How do you run a lab proficiency program when you cannot send your samples across state lines? What constituents do you test for when state requirements are all different? Are all pesticides illegal to use on cannabis? What pesticides should be tested for when they are mostly illegal to use? How do you analyze proficiency results when there are no standard methods? Learn about these and other challenges facing the cannabis industry. This session encourages open and active discussion, as the cannabis experts want to hear from you and learn about your experiences.

Method Development

The need for high-quality and safe products has spurred a new interest in cannabinoid analytics, including sample preparation, pesticide, and other constituent testing. In this session, a diverse group of scientists will discuss developing analytical methods to investigate cannabis.

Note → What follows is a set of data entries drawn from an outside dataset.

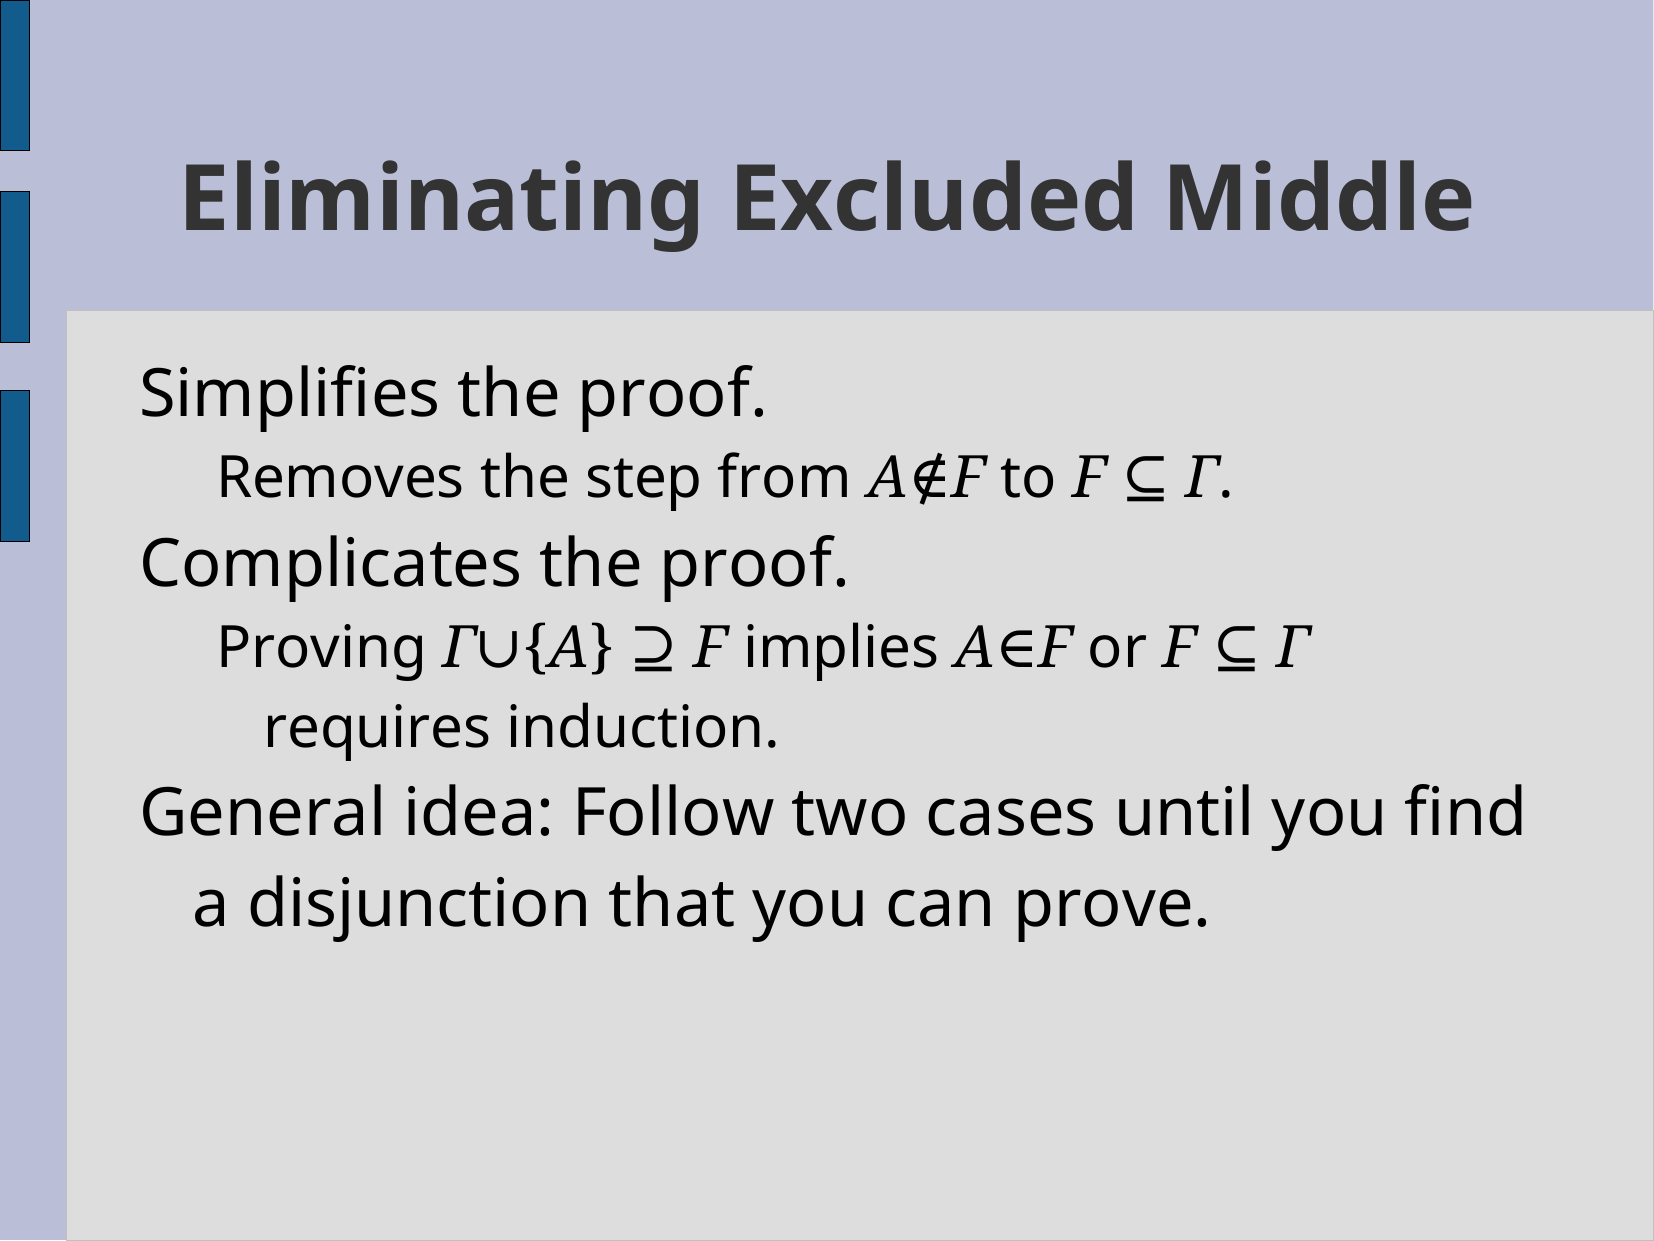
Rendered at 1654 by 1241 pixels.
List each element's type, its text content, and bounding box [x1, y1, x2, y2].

title Eliminating Excluded Middle [121, 91, 1534, 299]
list Simplifies the proof. Removes the step from A∉F to F ⊆ Γ. Complicates the proof. Proving Γ∪{A} ⊇ F implies A∈F or F ⊆ Γ requires induction. General idea: Follow two cases until you find a disjunction that you can prove. [121, 344, 1534, 1127]
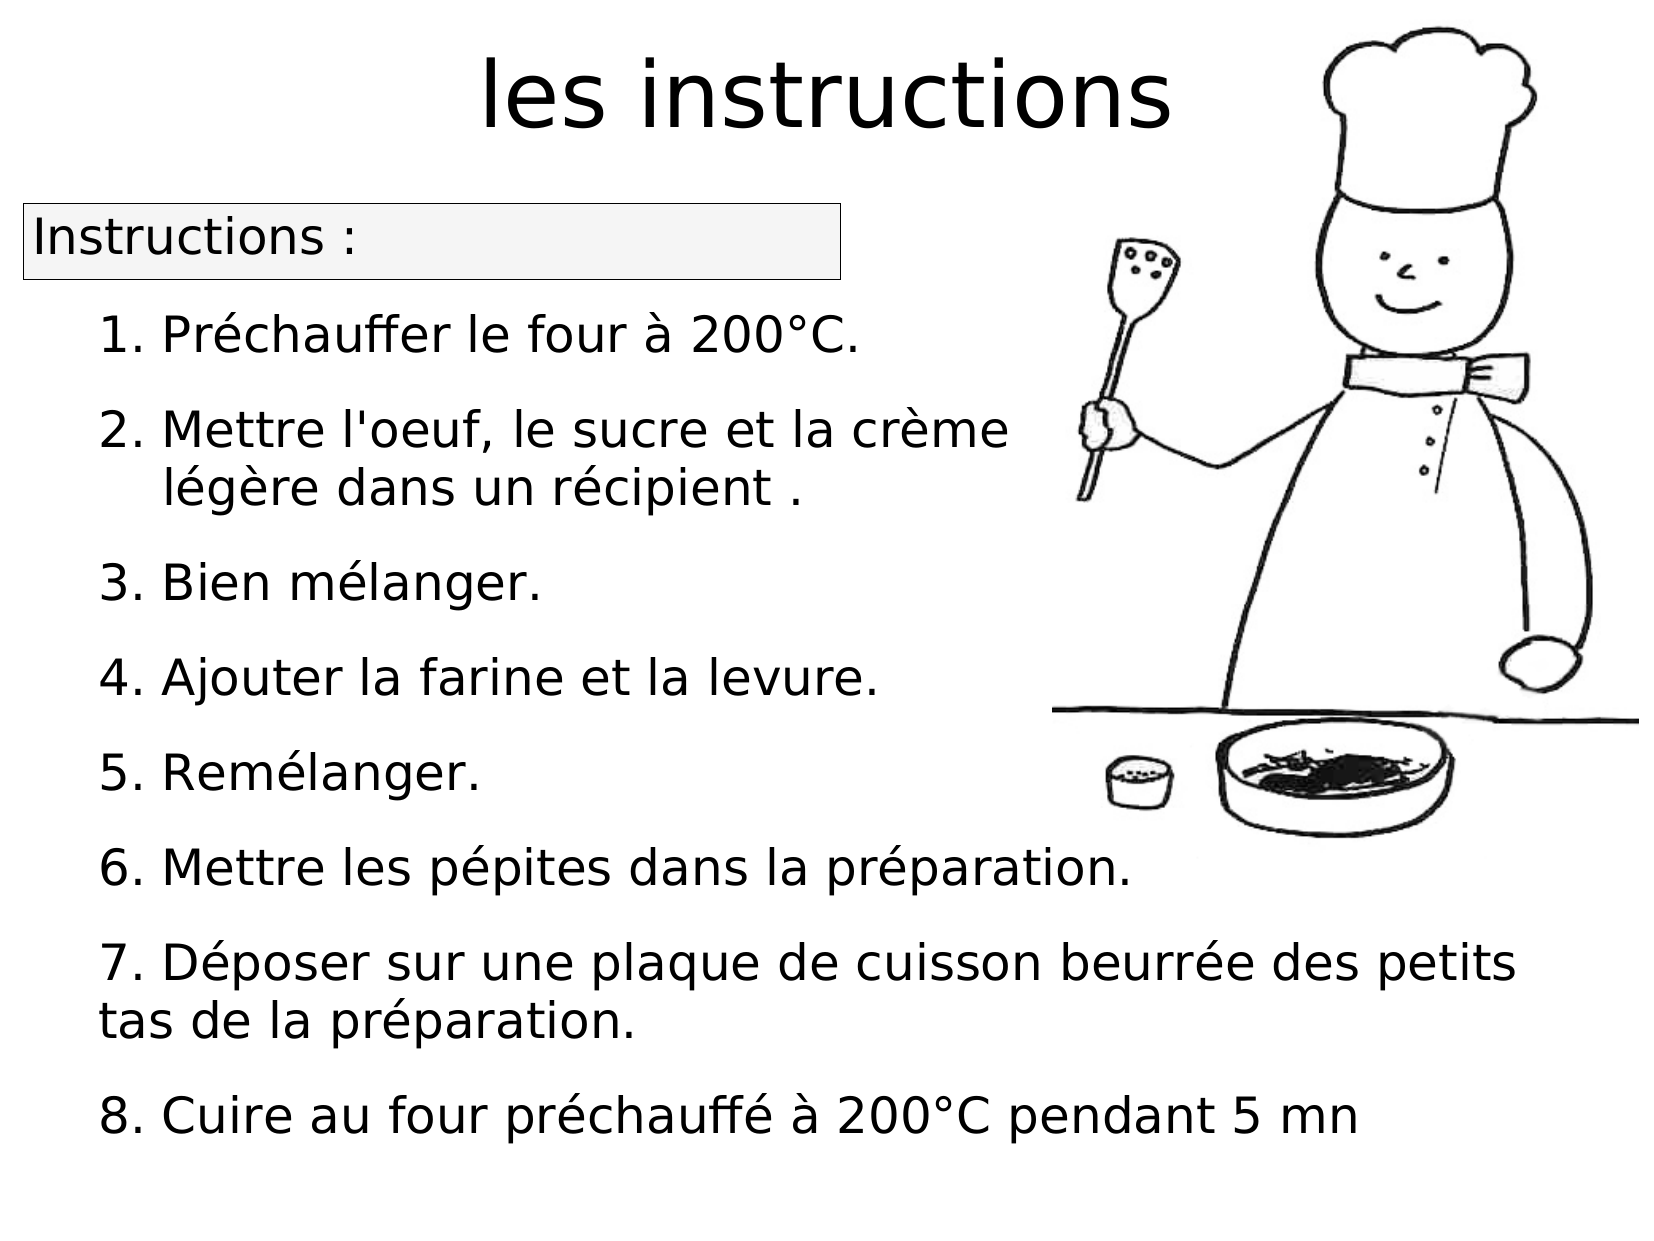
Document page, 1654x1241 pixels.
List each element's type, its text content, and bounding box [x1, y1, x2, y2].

Learn the latest in finding and identifying terpenes, cannabinoids, matrix effects, and even the best practice for dissolving a gummy bear.

Cynthia Ludwig speaking at last year's meeting
Cynthia Ludwig speaking at last year’s meeting

Cynthia Ludwig, director of technical services at AOCS, says they are making great progress in assembling analytical methods for the production of the book AOCS Collection of Cannabis Analytical Methods. “We are the leading organization supporting the development of analytical methods in the cannabis industry,” says Ludwig. “Many of the contributors in that collection will be presenting at the AOCS Annual Meeting, highlighting some of the latest advances in analyzing cannabis.” The organization hopes to foster more collaboration among those in the cannabis testing industry.

In addition to oral and poster sessions, the 2017 Annual Meeting will feature daily networking activities, more than 70 international exhibitors, two special sessions, and a Hot Topics Symposia which will address how current, critical issues impact the future of the fats and oils industry.